A Grécia move-se, por isso, com esta indestrutível energia de não parar no conhecimento único, no debate único, sem implicações públicas. A Grécia mostra que pode ser possível, com outros critérios e orientações, unir a pluralidade do conhecimento científico, das políticas públicas, dos movimentos sociais e a cidadania contra as repercussões destrutivas da crise como certa vez analisou Gramsci.

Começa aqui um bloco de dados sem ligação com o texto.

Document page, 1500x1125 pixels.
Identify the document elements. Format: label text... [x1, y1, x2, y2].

Daí que a Grécia ao viver há europeização, um processo complexo e tortuoso de transformação em curso, percebeu que sua ambivalência pois se, por um lado, permitiu à Grécia libertar-se da sombra projetada pela sua história autoritária em plena era dos extremos, por outro, criou um conjunto de efeitos colaterais, que virou a vida das pessoas ao preconizar a teoria da omelete. Pior: a europeização desenvolveu-se através da cooperação transnacional das elites com os seus próprios critérios. O resultado está à vista de todos: uma Europa sem europeus, uma Grécia avessa à cidadania grega.

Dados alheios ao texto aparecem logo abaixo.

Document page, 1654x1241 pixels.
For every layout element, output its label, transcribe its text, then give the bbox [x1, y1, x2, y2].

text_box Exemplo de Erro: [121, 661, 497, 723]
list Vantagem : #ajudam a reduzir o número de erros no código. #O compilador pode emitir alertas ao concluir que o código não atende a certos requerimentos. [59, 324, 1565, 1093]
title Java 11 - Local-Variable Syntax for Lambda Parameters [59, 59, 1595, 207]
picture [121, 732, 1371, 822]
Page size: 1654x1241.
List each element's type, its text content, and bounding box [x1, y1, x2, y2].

O que aconteceu na Grécia, nos últimos dias de 2014, foi à falta de alguma ideia de metamorfose social. Só a sinalização de alguns passos para uma política fiscal sem passo algum para uma política de investimento social foi o que ocasionou a dissolução do Parlamento e a convocação de eleições para 25 de janeiro de 2015.

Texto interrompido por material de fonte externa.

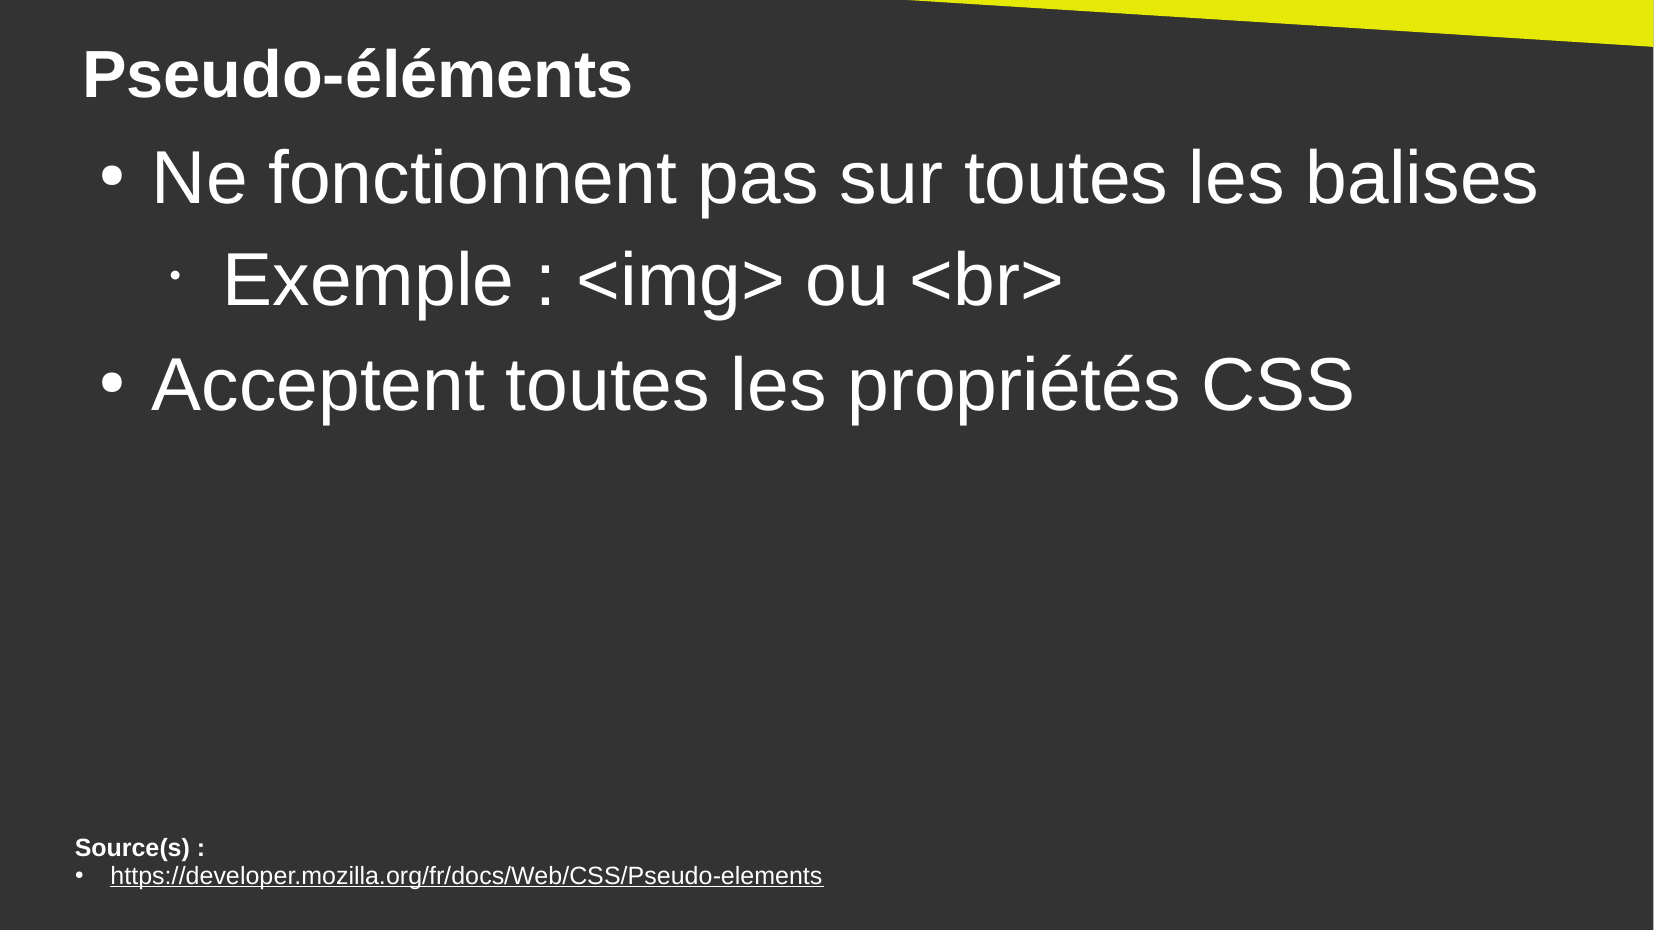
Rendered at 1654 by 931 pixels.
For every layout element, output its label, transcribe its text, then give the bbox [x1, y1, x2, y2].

text_box Source(s) : https://developer.mozilla.org/fr/docs/Web/CSS/Pseudo-elements [60, 826, 1583, 898]
list Ne fonctionnent pas sur toutes les balises Exemple : <img> ou <br> Acceptent toutes les propriétés CSS [80, 135, 1620, 733]
title Pseudo-éléments [82, 37, 1571, 114]
text_box [907, 0, 1654, 47]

Naquele momento crepuscular o Syriza, a força politica de oposição, fez exatamente contrário, ou seja, sinalizou com medidas modestas relacionadas à proteção social como renda mínima e auxilio desemprego sem apontar nada sobre a política fiscal. Agora, no transcorrer dos dias de 2015, além de seguir apontando para programas destinados a atualizar as capacidades e qualificações dos trabalhadores aponta que a Grécia a partir de agora poderia construir a sua competitividade com base na competência - e não na politica deliberada de baixos salários. Ou seja, se uma politica fiscal precisa ser realizada, ela será a partir das classes subalternas e não pelo tirocínio de alguns supostos iluminados das elites.
Assim, a Grécia dos efeitos colaterais de uma europeização por cima precisa de uma experiência de europeização construída de baixo para cima. Não sabemos o que surgirá do laboratório eleitoral de janeiro de 2015 da Grécia mas não temos dúvida de que se há um caminho a ser percorrido esse se faz com uma sociedade civil europeia forte baseada na democracia, na participação e na identificação desses cidadãos europeus com o futuro da Grécia na Europa e no mundo.
Rio de Janeiro, 8 de janeiro de 2015
[1] Ricardo José de Azevedo Marinho, Bacharel em História pela Universidade Federal Fluminense - UFF, Mestre em Sociologia pelo Instituto Universitário de Pesquisa do Rio de Janeiro - IUPERJ, Doutor em Ciências Sociais em Desenvolvimento, Agricultura e Sociedade pela Universidade Federal Rural do Rio de Janeiro - CPDA/UFRRJ e Pós-Doutor em Políticas Públicas e Formação Humana pela Universidade do Estado do Rio de Janeiro - PPFH/UERJ. Atualmente é Assessor da Presidência da Companhia Estadual de Águas e Esgotos - CEDAE, Professor da Universidade do Grande Rio - UNIGRANRIO e Membro do Comité Consultivo da Cátedra José Carlos Mariátegui.